Friday, October 12, 2012: 5:40 AM
Hall 4E/F (WSCC)
Sudden Infant Death Syndrome (SIDS) is the leading cause of death in postneonatal infants one month to one year of age. Programs with the goal of reducing incidence of SIDS have been successful, though the cause of SIDS is still unknown. In this lab, an in vitro larval Lithobates catesbeianus brainstem preparation is used, allowing for manipulation while maintaining an intact respiratory circuit for extended amounts of time. Experiments were designed in order to test the hypothesis that a failure in CO2 chemoreception in the brain prevents infants from increasing respiratory rate when in hypercapnic conditions. Fictive gill and lung patterns will be monitored in the Lithobates catesbeianus tadpole using whole nerve recordings at cranial nerve (CN) VII. The firing rates of neurons in a central respiratory chemoreceptive area will be monitored via their extracellular field potentials.
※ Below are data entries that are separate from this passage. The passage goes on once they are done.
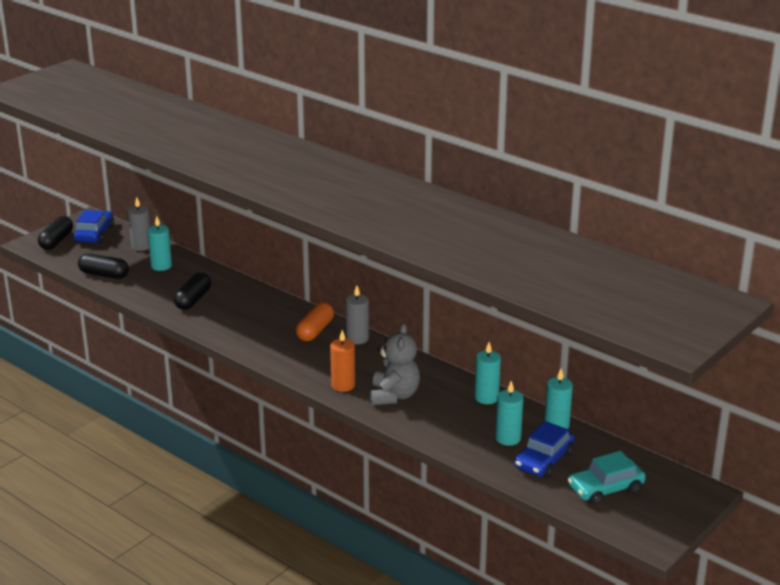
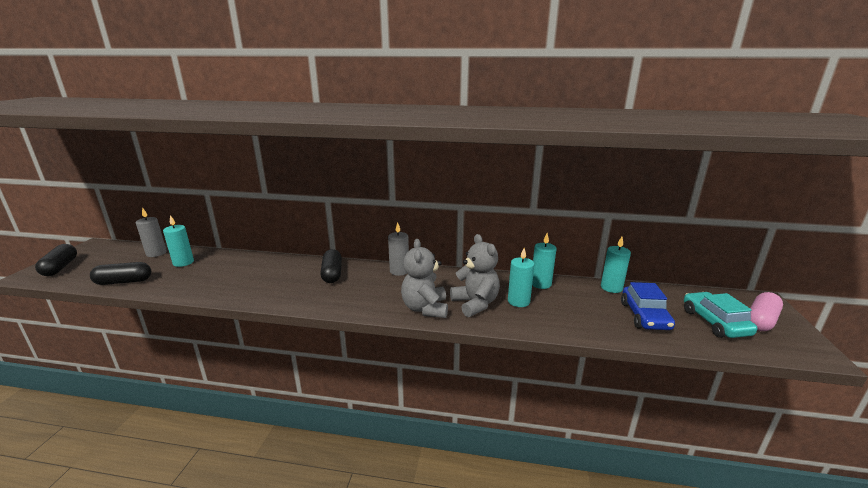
camera: 30 degrees left, 5 degrees down
blue car [74,210,114,243] -> none
black capsule [174,273,211,310] -> black capsule moved to [320,249,342,283]
orange capsule [296,302,334,341] -> none
orange candle [330,330,355,392] -> grey teddy bear [401,239,448,318]
turquoise candle [495,381,523,446] -> turquoise candle moved to [508,248,534,307]
turquoise car [568,451,646,505] -> turquoise car turned 135 degrees clockwise [684,292,757,338]
none -> pink capsule [750,292,783,331]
The photosensitive dye BCECF will be used to determine the intracellular pH (pHi) of the neuron. Experimental conditions will be at normocapnic (bath pH= 7.8) levels, with the brainstem preparation later exposed to hypercapnic (7.4) conditions. We expect that in hypercapnic bath conditions, the neurons will fire action potentials at a much higher rate. In hypercapnic conditions, the firing of action potentials is expected to be directly proportional to motor output and inversely proportional to the pHi of the neuron. By studying the respiratory motor output of tadpoles, the underlying mechanisms of SIDS could be investigated. Partially supported by TWD MARC GM07717.